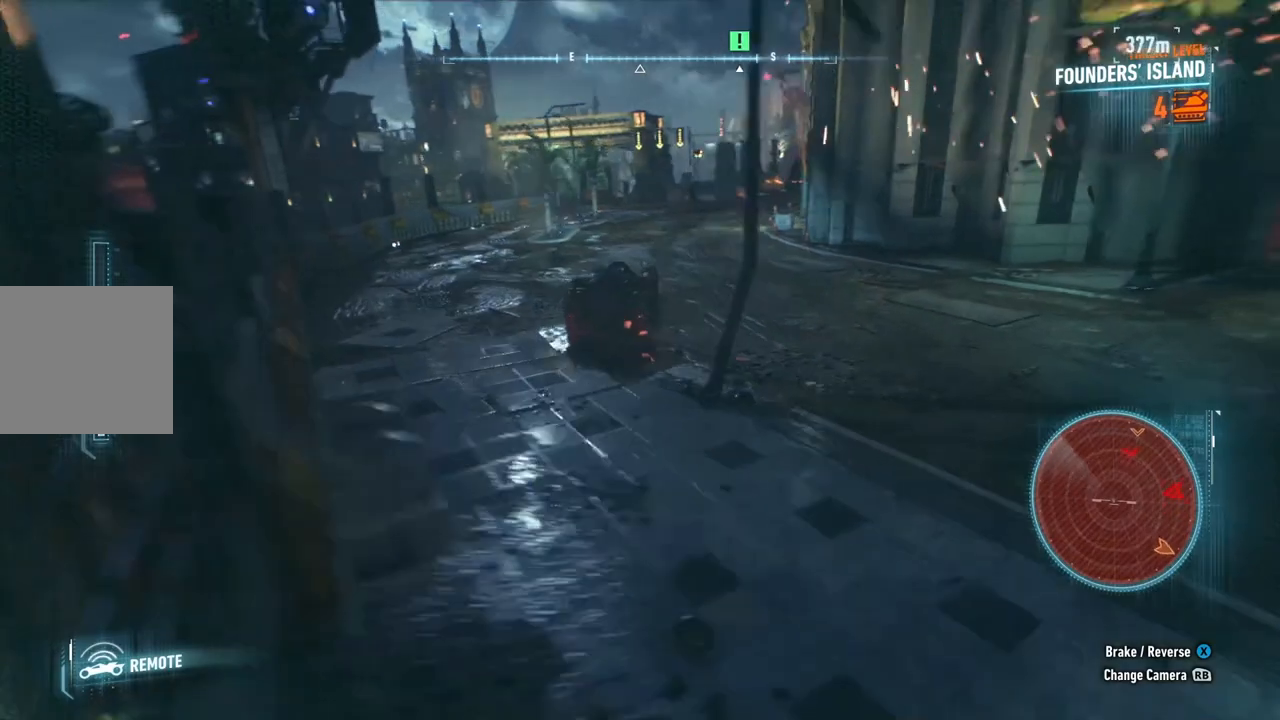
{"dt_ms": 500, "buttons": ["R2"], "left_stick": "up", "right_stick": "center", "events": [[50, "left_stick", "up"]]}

◆ ◆ ◆ ◆

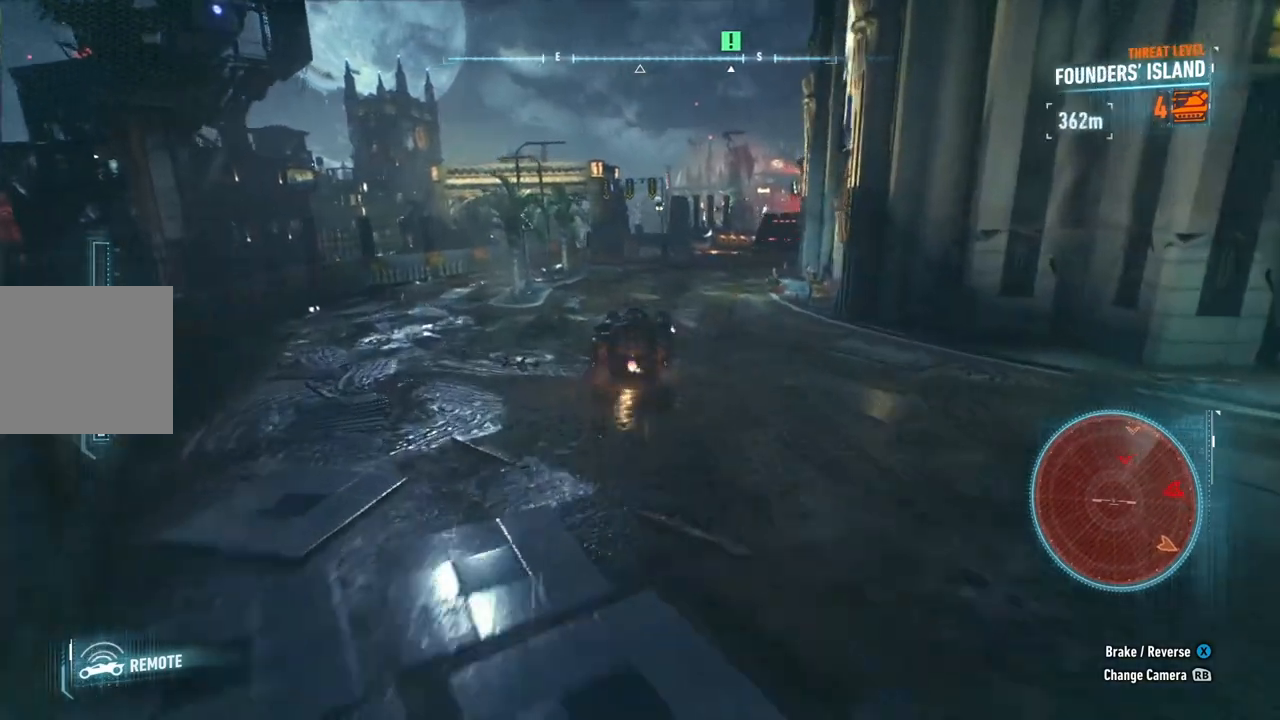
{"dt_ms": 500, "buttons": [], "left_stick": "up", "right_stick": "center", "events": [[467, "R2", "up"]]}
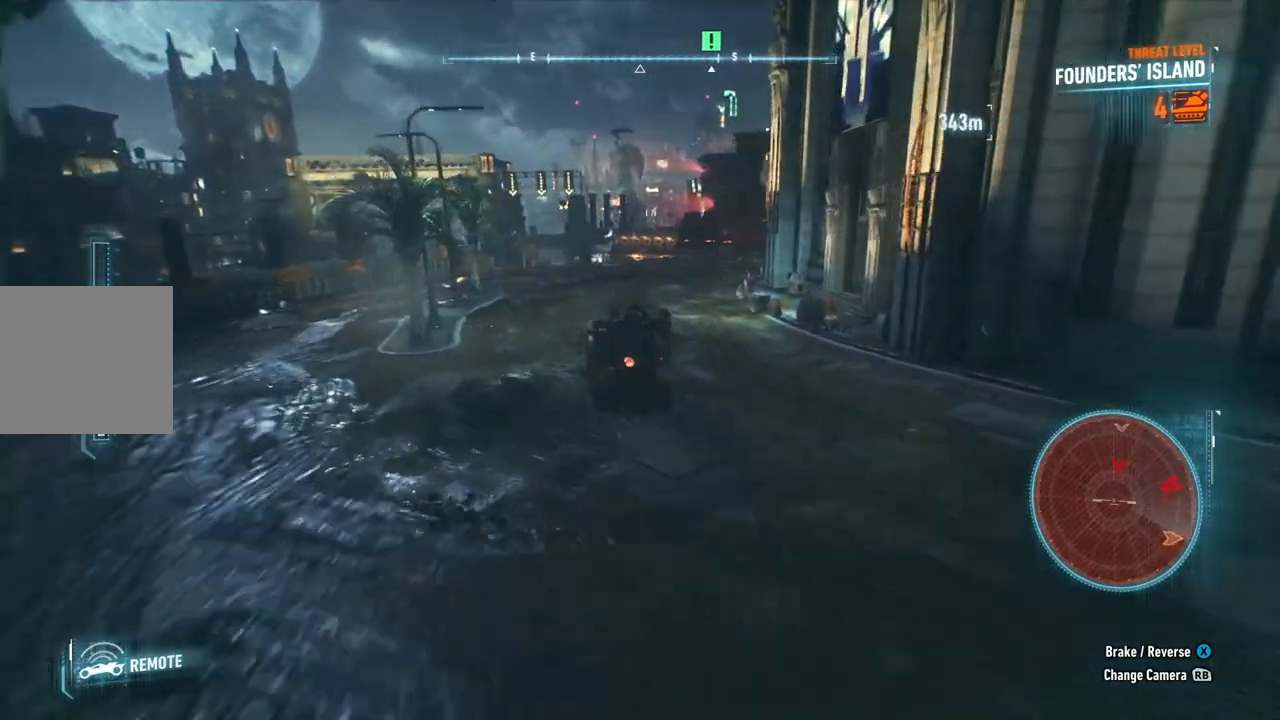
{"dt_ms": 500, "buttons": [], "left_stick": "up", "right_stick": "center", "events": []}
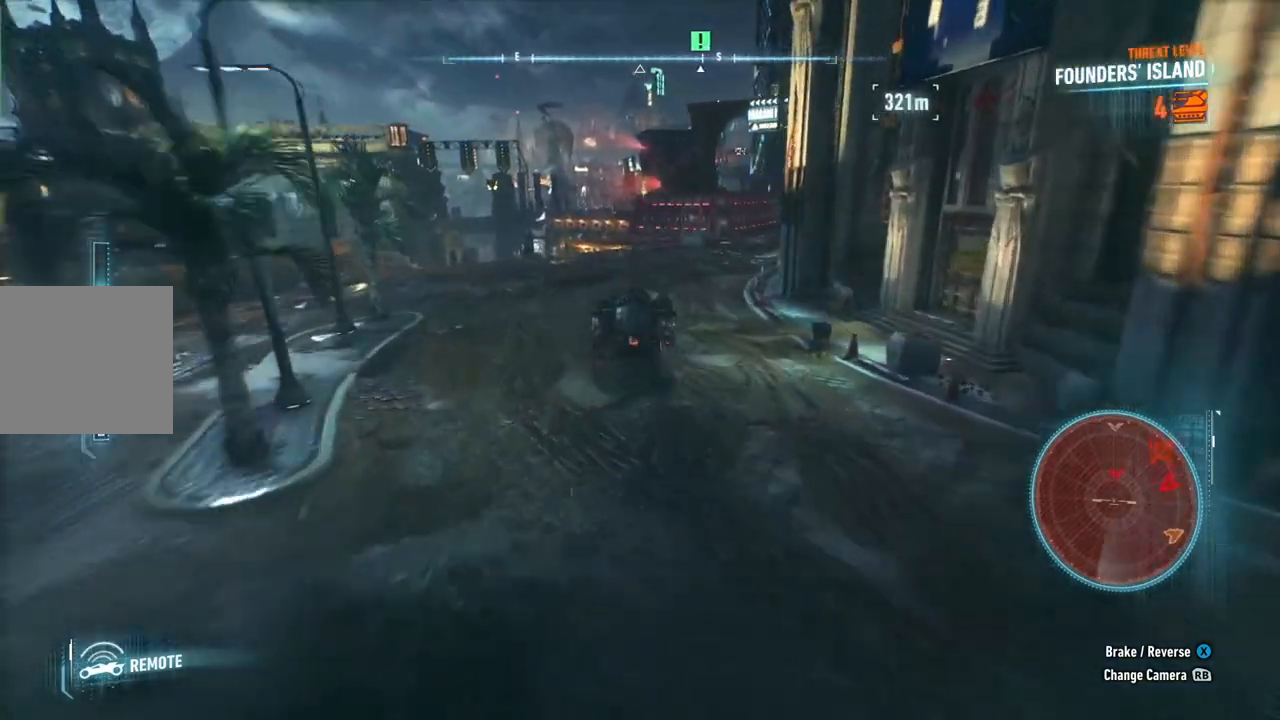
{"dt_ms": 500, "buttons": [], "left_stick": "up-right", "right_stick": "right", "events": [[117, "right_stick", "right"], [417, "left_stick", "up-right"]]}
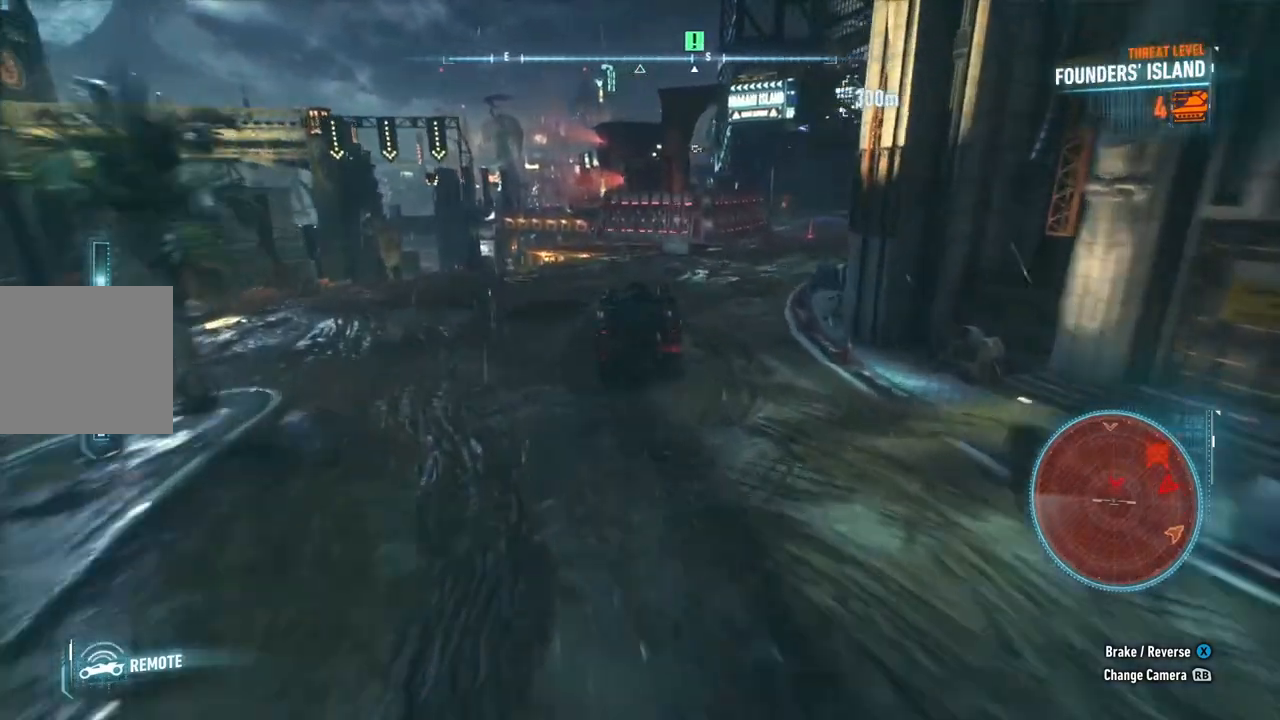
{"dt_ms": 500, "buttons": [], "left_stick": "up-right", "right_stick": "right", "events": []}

◆ ◆ ◆ ◆

# [To do]
Every line in the entries above that has the word "center" should be identified and copied.

# [Written response]
{"dt_ms": 500, "buttons": ["R2"], "left_stick": "up", "right_stick": "center", "events": [[50, "left_stick", "up"]]}
{"dt_ms": 500, "buttons": [], "left_stick": "up", "right_stick": "center", "events": [[467, "R2", "up"]]}
{"dt_ms": 500, "buttons": [], "left_stick": "up", "right_stick": "center", "events": []}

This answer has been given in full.